Brew told Asia Times the United States is interested in bringing Venezuela back into the global oil market and efforts are being tentatively pursued with that goal in mind.

“While there are no US oil companies with an open interest in pursuing commercial ties with Iran, Chevron maintains a standing interest in Venezuelan oil and continues to lobby for an end to the sanctions regime.

“Venezuela arguably has more to gain from a rapprochement with the US than with a new relationship with Tehran and that may mitigate the effectiveness of Tehran’s outreach to Caracas, assuming the US effort bears fruit.”

Claudia Gago Ostos, a research intern at the Newlines Institute for Strategy and Policy, a Washington-based non-partisan think tank, argues Iran and Venezuela can benefit each other but not enough to be mutual economic lifelines.

“With oil prices rising, certain benefits or a little breathing room might come, but not enough to consider either country as a lifeline against sanctions.”

“Similarly, Iran has signed a 25-year cooperation agreement with China, and a proposed 20-year deal with Russia exists, although both lack details and concrete plans. More profitable contracts for both countries could come from their alliances with China, Turkey or Russia, all more prominent economic players,” she said.

In the first year after the signing of the JCPOA under then-president Hassan Rouhani, the heads of state and governments of Greece, Switzerland, Italy, Serbia, Croatia, Bulgaria, Finland, Bosnia and Herzegovina and Slovenia traveled to Tehran, exemplifying an unprecedented eagerness by EU member states and wider Europe to revive relations with Iran.

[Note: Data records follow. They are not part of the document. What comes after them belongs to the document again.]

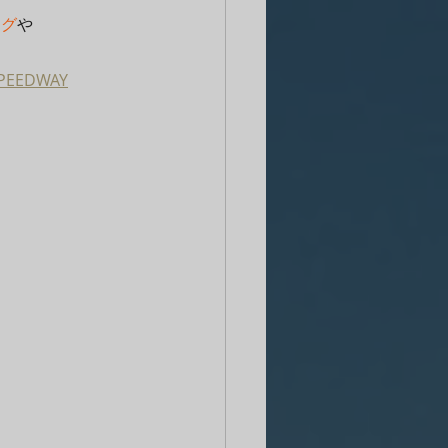
ング
や
 SPEEDWAY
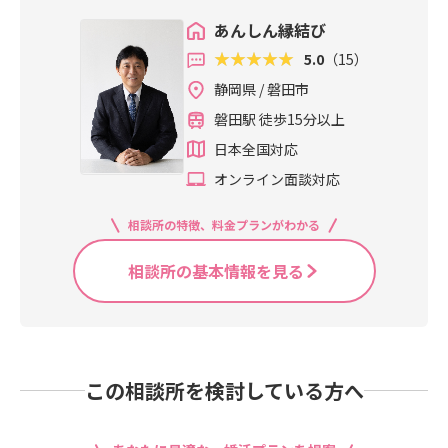
あんしん縁結び
5.0
（15）
静岡県 / 磐田市
磐田駅 徒歩15分以上
日本全国対応
オンライン面談対応
相談所の特徴、料金プランがわかる
相談所の基本情報を見る
この相談所を検討している方へ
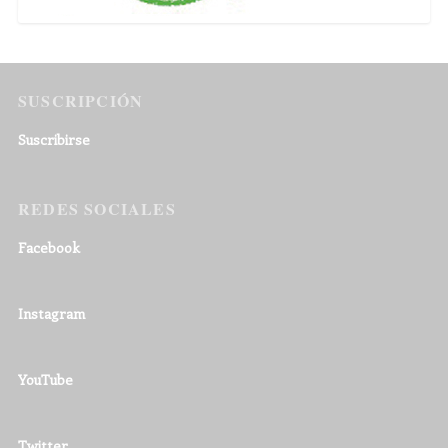
SUSCRIPCIÓN
Suscribirse
REDES SOCIALES
Facebook
Instagram
YouTube
Twitter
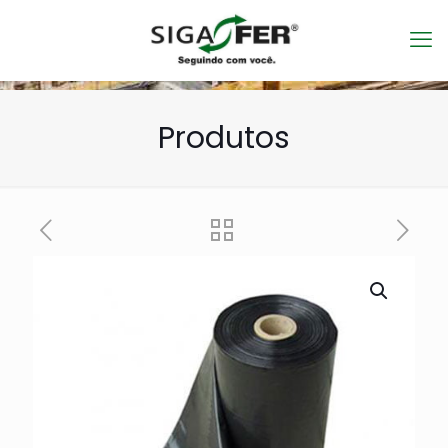
Produtos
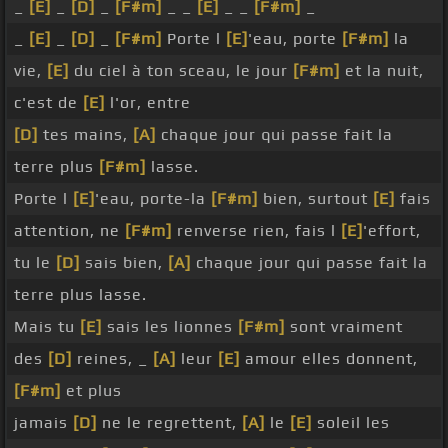
_
[E]
_
[D]
_
[F#m]
_ _
[E]
_ _
[F#m]
_
_
[E]
_
[D]
_
[F#m]
Porte l
[E]
'eau, porte
[F#m]
la
vie,
[E]
du ciel à ton sceau, le jour
[F#m]
et la nuit,
c'est de
[E]
l'or, entre
[D]
tes mains,
[A]
chaque jour qui passe fait la
terre plus
[F#m]
lasse.
Porte l
[E]
'eau, porte-la
[F#m]
bien, surtout
[E]
fais
attention, ne
[F#m]
renverse rien, fais l
[E]
'effort,
tu le
[D]
sais bien,
[A]
chaque jour qui passe fait la
terre plus lasse.
Mais tu
[E]
sais les lionnes
[F#m]
sont vraiment
des
[D]
reines, _
[A]
leur
[E]
amour elles donnent,
[F#m]
et plus
jamais
[D]
ne le regrettent,
[A]
le
[E]
soleil les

Today, toward the end of President Raisi’s first year in office, no Western leader has visited Iran, underscoring its enduring isolation.

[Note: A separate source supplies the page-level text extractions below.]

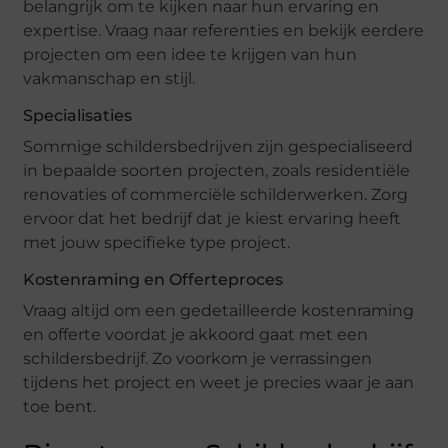
belangrijk om te kijken naar hun ervaring en
expertise. Vraag naar referenties en bekijk eerdere
projecten om een idee te krijgen van hun
vakmanschap en stijl.
Specialisaties
Sommige schildersbedrijven zijn gespecialiseerd
in bepaalde soorten projecten, zoals residentiële
renovaties of commerciële schilderwerken. Zorg
ervoor dat het bedrijf dat je kiest ervaring heeft
met jouw specifieke type project.
Kostenraming en Offerteproces
Vraag altijd om een gedetailleerde kostenraming
en offerte voordat je akkoord gaat met een
schildersbedrijf. Zo voorkom je verrassingen
tijdens het project en weet je precies waar je aan
toe bent.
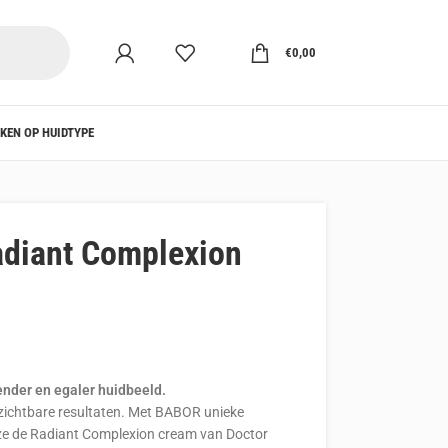
€
0,00
KEN OP HUIDTYPE
diant Complexion
ender en egaler huidbeeld.
 zichtbare resultaten. Met BABOR unieke
eze de Radiant Complexion cream van Doctor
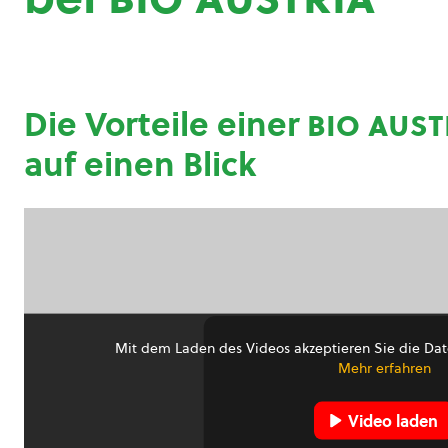
Die Vorteile einer
bio aust
auf einen Blick
Mit dem Laden des Videos akzeptieren Sie die Dat
Mehr erfahren
Video laden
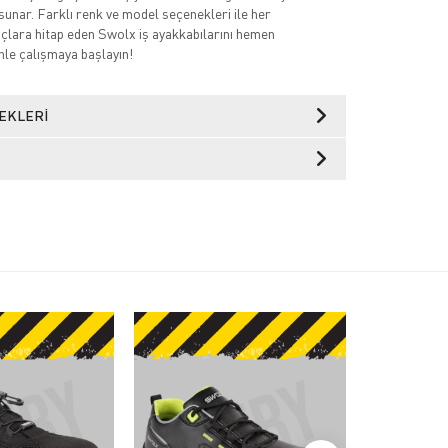
sunar. Farklı renk ve model seçenekleri ile her
açlara hitap eden Swolx iş ayakkabılarını hemen
nle çalışmaya başlayın!
EKLERI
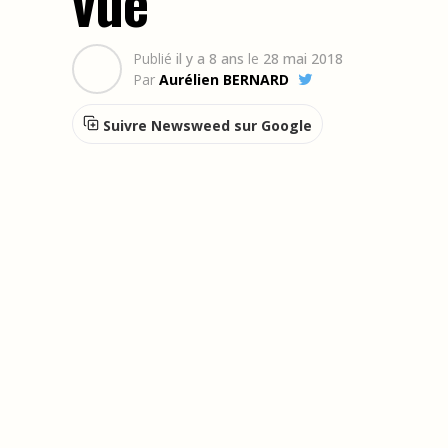
vue
Publié
il y a 8 ans
le
28 mai 2018
Par
Aurélien BERNARD
Suivre Newsweed sur Google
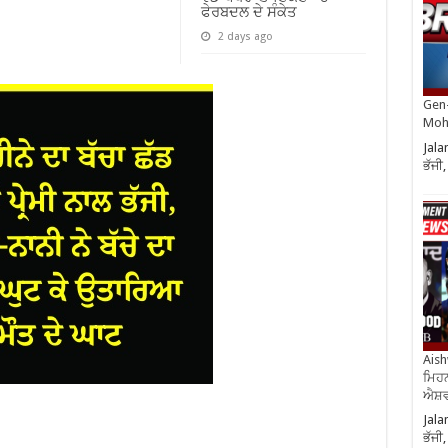
ਫੇਰਬਦਲ ਦੇ ਸੰਕੇਤ
2 days ago
Gen-
Moh
Jala
ਭੱਜੀ
Aish
ਮਿਹਨ
ਐਸ਼ਵ
Jala
ਭੱਜੀ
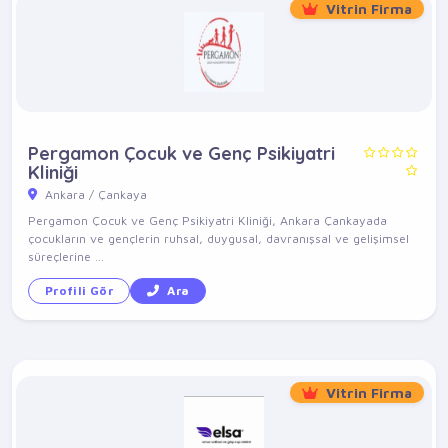
Vitrin Firma
Pergamon Çocuk ve Genç Psikiyatri
Kliniği
Ankara / Çankaya
Pergamon Çocuk ve Genç Psikiyatri Kliniği, Ankara Çankayada
çocukların ve gençlerin ruhsal, duygusal, davranışsal ve gelişimsel
süreçlerine ...
Profili Gör
Ara
Vitrin Firma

“Iran’s renewed interest in forging close ties with Venezuela does not mean that Tehran’s relations with the West are inevitably going to be tense and fraught for the foreseeable future, but it does show Tehran is hedging its bets on improved ties with the United States, which is not surprising given the extreme hostility of the Trump administration toward Iran and the slow progress of negotiations with the Biden administration on reviving the JCPOA,” said David Wight, a visiting assistant professor of history at the University of North Carolina at Greensboro.

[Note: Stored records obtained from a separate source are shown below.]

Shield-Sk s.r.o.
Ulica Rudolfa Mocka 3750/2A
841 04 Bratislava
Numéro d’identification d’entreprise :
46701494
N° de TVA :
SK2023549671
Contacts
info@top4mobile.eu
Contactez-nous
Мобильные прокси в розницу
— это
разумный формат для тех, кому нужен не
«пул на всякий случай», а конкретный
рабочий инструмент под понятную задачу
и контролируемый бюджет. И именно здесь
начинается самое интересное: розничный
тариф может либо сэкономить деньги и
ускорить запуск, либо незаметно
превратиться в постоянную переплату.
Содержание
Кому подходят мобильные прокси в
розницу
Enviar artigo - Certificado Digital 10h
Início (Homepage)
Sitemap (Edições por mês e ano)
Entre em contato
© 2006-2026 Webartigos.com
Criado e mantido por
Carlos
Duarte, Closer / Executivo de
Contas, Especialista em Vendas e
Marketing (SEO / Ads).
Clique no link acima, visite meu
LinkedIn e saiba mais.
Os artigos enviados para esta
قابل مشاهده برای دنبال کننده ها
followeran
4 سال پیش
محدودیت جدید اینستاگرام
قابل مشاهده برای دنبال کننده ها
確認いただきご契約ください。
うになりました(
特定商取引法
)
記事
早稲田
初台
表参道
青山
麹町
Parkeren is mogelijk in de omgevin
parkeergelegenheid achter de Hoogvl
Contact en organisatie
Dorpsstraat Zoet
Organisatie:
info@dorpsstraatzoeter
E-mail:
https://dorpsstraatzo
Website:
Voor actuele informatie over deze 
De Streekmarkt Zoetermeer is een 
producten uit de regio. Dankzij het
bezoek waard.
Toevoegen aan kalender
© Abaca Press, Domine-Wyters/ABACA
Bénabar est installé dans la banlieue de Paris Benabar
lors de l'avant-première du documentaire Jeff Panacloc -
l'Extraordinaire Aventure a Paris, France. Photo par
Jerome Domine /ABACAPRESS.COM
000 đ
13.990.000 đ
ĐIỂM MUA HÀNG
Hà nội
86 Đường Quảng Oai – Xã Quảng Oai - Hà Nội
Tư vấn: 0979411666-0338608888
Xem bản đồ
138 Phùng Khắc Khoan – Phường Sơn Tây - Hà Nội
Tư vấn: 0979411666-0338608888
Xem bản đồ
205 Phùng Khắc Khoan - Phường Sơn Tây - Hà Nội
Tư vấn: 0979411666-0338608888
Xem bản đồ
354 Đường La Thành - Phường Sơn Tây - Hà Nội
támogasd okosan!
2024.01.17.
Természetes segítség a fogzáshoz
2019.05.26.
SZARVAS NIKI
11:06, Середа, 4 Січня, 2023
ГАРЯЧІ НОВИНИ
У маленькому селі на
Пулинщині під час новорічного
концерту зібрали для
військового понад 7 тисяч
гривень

As the Biden administration navigates options to bring down the global oil prices, including by engaging Venezuela, experts believe Iran’s continued bromance with its Latin American partner could be a double-edged sword of risks and benefits as long as relations with the US are not restored.

“I think it’s risky for Iran to court Venezuela like this. It strengthens the argument among American hawks that Iran is an offensively-minded country that threatens America rather than a defensively-oriented country focused on its own region. This viewpoint could be used to topple the regime in Tehran,” ventured Max Abrahms, an associate professor of political science at Northeastern University.

“On the other hand, Venezuela arguably gives Iran some strategic benefits in terms of projecting power into the Americas, so there are cross-cutting strategic effects of this bilateral relationship,” he added.